Over the weekend, I watched the documentary I am Trying to Break Your Heart which is about the band Wilco while they were recording Yankee Hotel Foxtrot, which I think is just a great album. I really enjoy seeing how artists and designers work, what their processes are.
Jeff Tweedy, the singer/songwriter of Wilco, was explaining their songwriting process and noted that, at first, the band rehearses and plays a song in the most straightforward manner it can. Then they go back and try to break the song into bits, to deconstruct it and see if they can’t get more musical juice out of it. It’s an interesting way to work, and I wonder how well it would work with design (if it doesn’t for some designers already).
Personally, I tend to focus on the bits as I work. I have a vision for the product as a whole, but I refine and tinker with each bit as I create it. Perhaps I should try the Wilco method: build things in the simplest way possible and only then go back and deconstruct the parts, making them richer. Something to think about.
a concept akin to editing (the most performed design “iteration” of all).
Dan,
Irrespective of personal creative styles and so forth, I think your comment points to something I’ve been fascinated with for a long time, and that is the intrinsic differences of mediea types, or modes of expression. Music, being time-based, is apprehended differently than image. Whereas we can apprehend an image in its entirety simply by looking at it, music must be listened to over time. This creates a memory issue for those of us in the editing suite, and is I think the reason it’s easier to lay something down before rearranging and tweaking.
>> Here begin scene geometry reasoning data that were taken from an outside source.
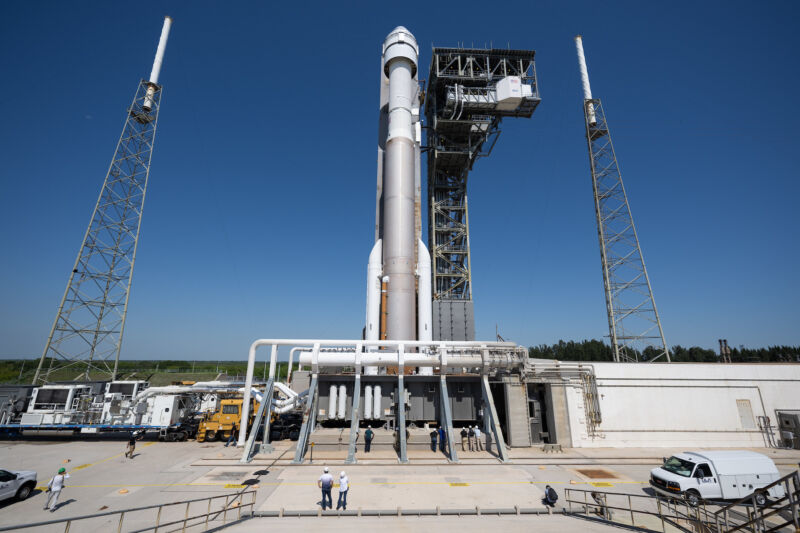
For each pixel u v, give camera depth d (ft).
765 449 99.76
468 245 181.57
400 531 44.91
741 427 102.89
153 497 59.16
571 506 55.72
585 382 102.01
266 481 66.54
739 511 56.65
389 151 125.08
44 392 102.89
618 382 103.65
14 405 106.42
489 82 175.94
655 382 104.37
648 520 51.52
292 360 97.35
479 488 63.26
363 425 99.76
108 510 54.24
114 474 71.10
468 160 180.86
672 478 59.16
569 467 77.66
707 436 101.50
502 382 98.78
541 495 60.70
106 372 164.66
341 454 83.87
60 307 157.07
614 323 168.45
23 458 83.71
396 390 97.71
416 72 137.59
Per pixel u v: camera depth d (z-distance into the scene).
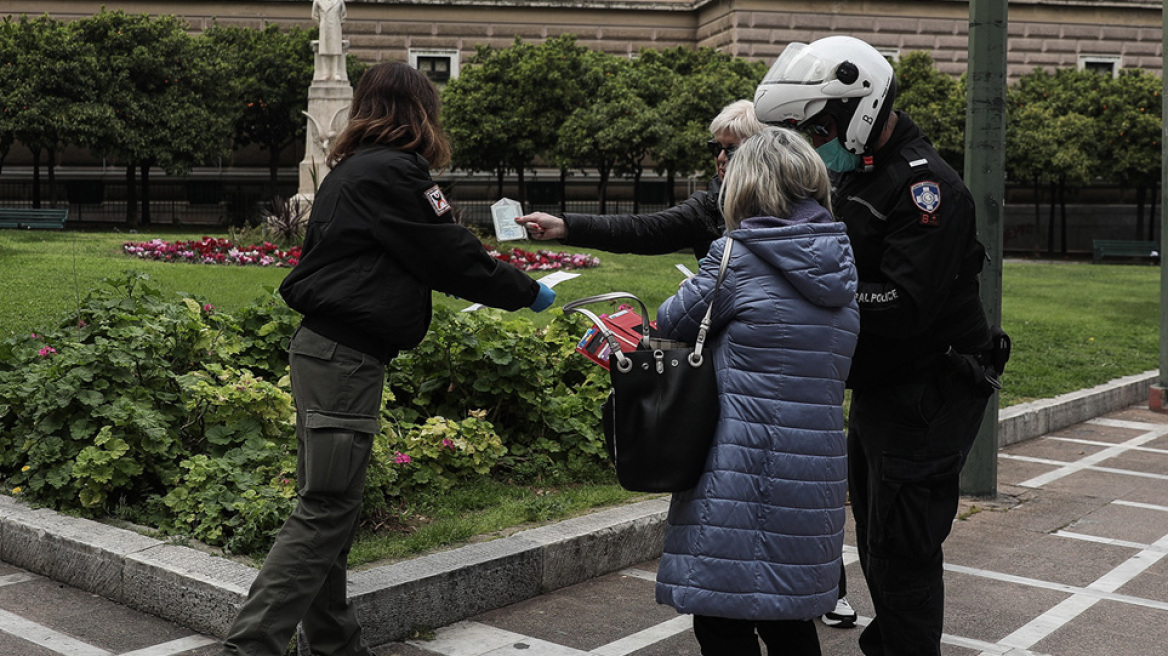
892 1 34.19
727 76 27.81
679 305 3.04
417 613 4.01
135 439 4.88
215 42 29.25
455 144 28.42
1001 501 6.36
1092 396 9.25
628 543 4.90
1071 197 35.41
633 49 35.38
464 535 4.62
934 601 3.46
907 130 3.41
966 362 3.38
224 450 5.10
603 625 4.18
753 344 2.96
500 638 4.02
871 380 3.43
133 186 28.05
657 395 2.97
I’m always amazed by stories about composers who wrote (e.g. Bach, and Beethove when he was deaf) to a score. Back then I suppose it was difficult to ask half the violins to leave, or for the voices to to wait around till their part was ready…
We’re able to edit in any medium on the fly now, but there are still intrinsic differences that no matter what, will influence the production process.
(here’s a thought: we live in a time when production and recording occur simultaneously (thanks to recording technology))…
Great movie btw.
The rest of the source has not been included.